Trop grosse pour la MTU d'Ethernet, la réponse a été fragmentée en trois datagrammes. Maintenant, calculons. Prenons les tailles en couche 2 (le premier length, le second, après l'étiquette UDP, étant en couche 3, mais cela ne change pas grand'chose au facteur d'amplification). Question : 94 octets. Réponse : 1154+1514+1514 = 4 182 octets. Le facteur d'amplification, dans ce cas idéal, est de 44...

On voit qu'on est loin du facteur 100 vu dans certains articles. En grattant un peu, on peut récupérer quelques octets (essayer de trouver des noms plus courts, par exemple) mais cela ne fera pas de miracle. Donc, pas de facteur 100 en vue, même si le facteur effectif, aux alentours de 45, est déjà largement suffisant pour permettre des attaques violentes.

Une autre solution, bien sûr, est de tricher. Par exemple en comparant les tailles, non pas en octets sur le réseau mais en charge utile uniquement (couche 7). Dans cas, la requête est bien plus petite et on a des amplifications purement théoriques mais bien plus jolies (c'est que ce que fait Bernstein dans le script awk qui accompagne un de ses exposés anti-DNSSEC et il trouve en effet presque un facteur 100).

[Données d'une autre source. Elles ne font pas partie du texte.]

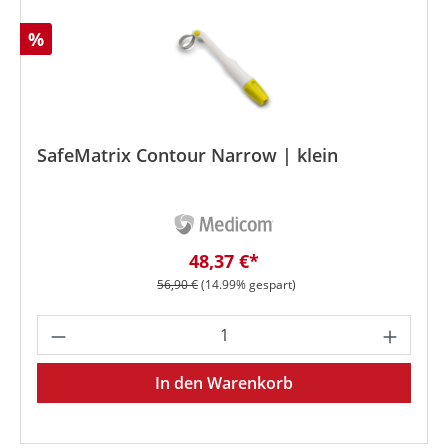
Rabatt
%
SafeMatrix Contour Narrow | klein
Verkaufspreis:
48,37 €*
Regulärer Preis:
56,90 €
(14.99% gespart)
Produkt Anzahl: Gib den gewünschten We
In den Warenkorb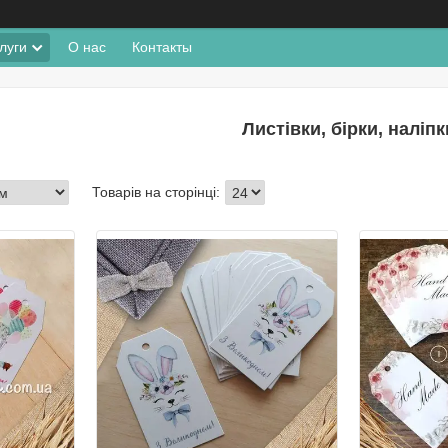
луги
О нас
Контакты
Листівки, бірки, наліпк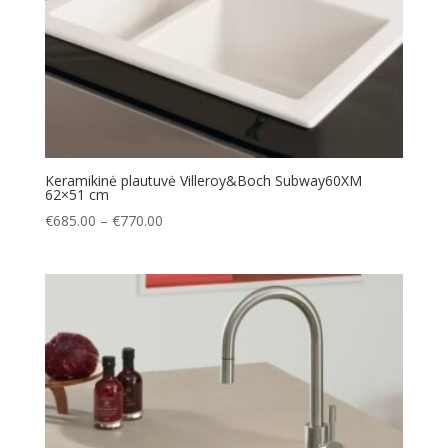
Keramikinė plautuvė Villeroy&Boch Subway60XM
62×51 cm
Price
€
685.00
–
€
770.00
range:
€685.00
through
€770.00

À noter que le facteur d'amplification discuté ici est le BAF (Bandwidth Amplification Factor). Dans certaines attaques, il faut plutôt considérer le PAF (Packet Amplification Factor). Ce sont des attaques où l'ennemi cherche à obtenir le plus de paquets possibles (et pas le plus d'octets possibles), car certaines ressources Internet sont plutôt limitées en nombre de paquets par seconde. (Merci à Christian Rossow pour la jolie terminologie BAF et PAF.)